* **Task data**
__________________________________________________
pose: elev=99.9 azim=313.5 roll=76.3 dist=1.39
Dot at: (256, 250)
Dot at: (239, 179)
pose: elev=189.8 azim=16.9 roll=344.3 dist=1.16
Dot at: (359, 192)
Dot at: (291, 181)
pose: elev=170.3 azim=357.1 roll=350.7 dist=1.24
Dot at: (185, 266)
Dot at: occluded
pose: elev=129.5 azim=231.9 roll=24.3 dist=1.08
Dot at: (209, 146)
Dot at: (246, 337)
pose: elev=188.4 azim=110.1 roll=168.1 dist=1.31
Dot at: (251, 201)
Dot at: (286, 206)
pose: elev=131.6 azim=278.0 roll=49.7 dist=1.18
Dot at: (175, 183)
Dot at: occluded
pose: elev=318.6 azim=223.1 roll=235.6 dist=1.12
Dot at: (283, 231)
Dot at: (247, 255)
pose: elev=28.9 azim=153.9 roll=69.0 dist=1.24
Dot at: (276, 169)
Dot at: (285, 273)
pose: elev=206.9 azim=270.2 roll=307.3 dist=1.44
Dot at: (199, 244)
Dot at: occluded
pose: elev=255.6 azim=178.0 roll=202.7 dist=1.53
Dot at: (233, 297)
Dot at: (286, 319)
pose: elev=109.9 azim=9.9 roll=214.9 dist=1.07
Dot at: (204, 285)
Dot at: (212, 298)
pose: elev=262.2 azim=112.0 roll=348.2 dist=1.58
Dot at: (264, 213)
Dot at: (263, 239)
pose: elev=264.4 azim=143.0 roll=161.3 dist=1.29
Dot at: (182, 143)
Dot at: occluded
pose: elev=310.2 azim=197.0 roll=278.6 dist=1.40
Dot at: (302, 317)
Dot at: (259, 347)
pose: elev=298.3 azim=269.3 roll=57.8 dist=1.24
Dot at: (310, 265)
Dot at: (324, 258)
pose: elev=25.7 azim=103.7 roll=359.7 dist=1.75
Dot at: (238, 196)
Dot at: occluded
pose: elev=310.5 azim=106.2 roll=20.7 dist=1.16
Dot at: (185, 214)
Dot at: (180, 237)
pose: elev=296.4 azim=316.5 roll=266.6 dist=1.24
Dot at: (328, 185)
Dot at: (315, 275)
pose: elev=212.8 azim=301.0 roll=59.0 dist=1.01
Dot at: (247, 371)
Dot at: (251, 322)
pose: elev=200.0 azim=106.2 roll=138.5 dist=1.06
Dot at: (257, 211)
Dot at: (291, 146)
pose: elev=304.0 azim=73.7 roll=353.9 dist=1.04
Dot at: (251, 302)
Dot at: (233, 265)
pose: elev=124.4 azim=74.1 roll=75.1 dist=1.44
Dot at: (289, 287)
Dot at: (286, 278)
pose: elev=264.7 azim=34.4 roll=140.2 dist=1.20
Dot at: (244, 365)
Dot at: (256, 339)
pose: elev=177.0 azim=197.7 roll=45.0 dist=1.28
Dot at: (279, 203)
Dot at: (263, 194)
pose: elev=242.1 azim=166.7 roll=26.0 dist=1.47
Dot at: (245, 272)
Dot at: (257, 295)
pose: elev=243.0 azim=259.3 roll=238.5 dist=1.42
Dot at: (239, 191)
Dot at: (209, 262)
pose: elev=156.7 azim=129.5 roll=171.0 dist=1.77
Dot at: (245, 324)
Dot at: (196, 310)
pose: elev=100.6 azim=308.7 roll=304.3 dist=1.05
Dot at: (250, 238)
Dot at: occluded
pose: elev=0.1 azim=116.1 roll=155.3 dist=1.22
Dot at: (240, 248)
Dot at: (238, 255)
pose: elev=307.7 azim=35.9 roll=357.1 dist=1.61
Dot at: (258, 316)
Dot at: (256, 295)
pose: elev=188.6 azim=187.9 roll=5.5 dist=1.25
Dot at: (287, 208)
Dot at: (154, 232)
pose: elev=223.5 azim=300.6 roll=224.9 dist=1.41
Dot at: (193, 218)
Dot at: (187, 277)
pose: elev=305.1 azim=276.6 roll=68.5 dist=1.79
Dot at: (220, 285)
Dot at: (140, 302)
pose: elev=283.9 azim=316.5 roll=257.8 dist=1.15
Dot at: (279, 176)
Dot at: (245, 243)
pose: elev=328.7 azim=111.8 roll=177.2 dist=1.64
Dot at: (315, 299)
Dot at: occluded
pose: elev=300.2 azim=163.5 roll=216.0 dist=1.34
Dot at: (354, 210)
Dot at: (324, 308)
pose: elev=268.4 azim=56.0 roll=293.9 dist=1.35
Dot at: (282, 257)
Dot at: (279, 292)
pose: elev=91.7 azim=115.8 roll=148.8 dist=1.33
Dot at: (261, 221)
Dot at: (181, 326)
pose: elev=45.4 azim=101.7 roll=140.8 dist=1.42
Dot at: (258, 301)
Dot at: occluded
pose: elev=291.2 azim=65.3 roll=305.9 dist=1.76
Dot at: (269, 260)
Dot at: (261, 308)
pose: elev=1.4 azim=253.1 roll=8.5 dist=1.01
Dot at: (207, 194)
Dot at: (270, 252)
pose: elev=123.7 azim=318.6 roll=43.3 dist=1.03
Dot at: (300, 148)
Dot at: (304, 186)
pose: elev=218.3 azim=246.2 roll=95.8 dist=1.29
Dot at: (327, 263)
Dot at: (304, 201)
__________________________________________________
* **Task details**
Copy out every row above, line for line, without changing a single character.

* **Response to this task**
pose: elev=99.9 azim=313.5 roll=76.3 dist=1.39
Dot at: (256, 250)
Dot at: (239, 179)
pose: elev=189.8 azim=16.9 roll=344.3 dist=1.16
Dot at: (359, 192)
Dot at: (291, 181)
pose: elev=170.3 azim=357.1 roll=350.7 dist=1.24
Dot at: (185, 266)
Dot at: occluded
pose: elev=129.5 azim=231.9 roll=24.3 dist=1.08
Dot at: (209, 146)
Dot at: (246, 337)
pose: elev=188.4 azim=110.1 roll=168.1 dist=1.31
Dot at: (251, 201)
Dot at: (286, 206)
pose: elev=131.6 azim=278.0 roll=49.7 dist=1.18
Dot at: (175, 183)
Dot at: occluded
pose: elev=318.6 azim=223.1 roll=235.6 dist=1.12
Dot at: (283, 231)
Dot at: (247, 255)
pose: elev=28.9 azim=153.9 roll=69.0 dist=1.24
Dot at: (276, 169)
Dot at: (285, 273)
pose: elev=206.9 azim=270.2 roll=307.3 dist=1.44
Dot at: (199, 244)
Dot at: occluded
pose: elev=255.6 azim=178.0 roll=202.7 dist=1.53
Dot at: (233, 297)
Dot at: (286, 319)
pose: elev=109.9 azim=9.9 roll=214.9 dist=1.07
Dot at: (204, 285)
Dot at: (212, 298)
pose: elev=262.2 azim=112.0 roll=348.2 dist=1.58
Dot at: (264, 213)
Dot at: (263, 239)
pose: elev=264.4 azim=143.0 roll=161.3 dist=1.29
Dot at: (182, 143)
Dot at: occluded
pose: elev=310.2 azim=197.0 roll=278.6 dist=1.40
Dot at: (302, 317)
Dot at: (259, 347)
pose: elev=298.3 azim=269.3 roll=57.8 dist=1.24
Dot at: (310, 265)
Dot at: (324, 258)
pose: elev=25.7 azim=103.7 roll=359.7 dist=1.75
Dot at: (238, 196)
Dot at: occluded
pose: elev=310.5 azim=106.2 roll=20.7 dist=1.16
Dot at: (185, 214)
Dot at: (180, 237)
pose: elev=296.4 azim=316.5 roll=266.6 dist=1.24
Dot at: (328, 185)
Dot at: (315, 275)
pose: elev=212.8 azim=301.0 roll=59.0 dist=1.01
Dot at: (247, 371)
Dot at: (251, 322)
pose: elev=200.0 azim=106.2 roll=138.5 dist=1.06
Dot at: (257, 211)
Dot at: (291, 146)
pose: elev=304.0 azim=73.7 roll=353.9 dist=1.04
Dot at: (251, 302)
Dot at: (233, 265)
pose: elev=124.4 azim=74.1 roll=75.1 dist=1.44
Dot at: (289, 287)
Dot at: (286, 278)
pose: elev=264.7 azim=34.4 roll=140.2 dist=1.20
Dot at: (244, 365)
Dot at: (256, 339)
pose: elev=177.0 azim=197.7 roll=45.0 dist=1.28
Dot at: (279, 203)
Dot at: (263, 194)
pose: elev=242.1 azim=166.7 roll=26.0 dist=1.47
Dot at: (245, 272)
Dot at: (257, 295)
pose: elev=243.0 azim=259.3 roll=238.5 dist=1.42
Dot at: (239, 191)
Dot at: (209, 262)
pose: elev=156.7 azim=129.5 roll=171.0 dist=1.77
Dot at: (245, 324)
Dot at: (196, 310)
pose: elev=100.6 azim=308.7 roll=304.3 dist=1.05
Dot at: (250, 238)
Dot at: occluded
pose: elev=0.1 azim=116.1 roll=155.3 dist=1.22
Dot at: (240, 248)
Dot at: (238, 255)
pose: elev=307.7 azim=35.9 roll=357.1 dist=1.61
Dot at: (258, 316)
Dot at: (256, 295)
pose: elev=188.6 azim=187.9 roll=5.5 dist=1.25
Dot at: (287, 208)
Dot at: (154, 232)
pose: elev=223.5 azim=300.6 roll=224.9 dist=1.41
Dot at: (193, 218)
Dot at: (187, 277)
pose: elev=305.1 azim=276.6 roll=68.5 dist=1.79
Dot at: (220, 285)
Dot at: (140, 302)
pose: elev=283.9 azim=316.5 roll=257.8 dist=1.15
Dot at: (279, 176)
Dot at: (245, 243)
pose: elev=328.7 azim=111.8 roll=177.2 dist=1.64
Dot at: (315, 299)
Dot at: occluded
pose: elev=300.2 azim=163.5 roll=216.0 dist=1.34
Dot at: (354, 210)
Dot at: (324, 308)
pose: elev=268.4 azim=56.0 roll=293.9 dist=1.35
Dot at: (282, 257)
Dot at: (279, 292)
pose: elev=91.7 azim=115.8 roll=148.8 dist=1.33
Dot at: (261, 221)
Dot at: (181, 326)
pose: elev=45.4 azim=101.7 roll=140.8 dist=1.42
Dot at: (258, 301)
Dot at: occluded
pose: elev=291.2 azim=65.3 roll=305.9 dist=1.76
Dot at: (269, 260)
Dot at: (261, 308)
pose: elev=1.4 azim=253.1 roll=8.5 dist=1.01
Dot at: (207, 194)
Dot at: (270, 252)
pose: elev=123.7 azim=318.6 roll=43.3 dist=1.03
Dot at: (300, 148)
Dot at: (304, 186)
pose: elev=218.3 azim=246.2 roll=95.8 dist=1.29
Dot at: (327, 263)
Dot at: (304, 201)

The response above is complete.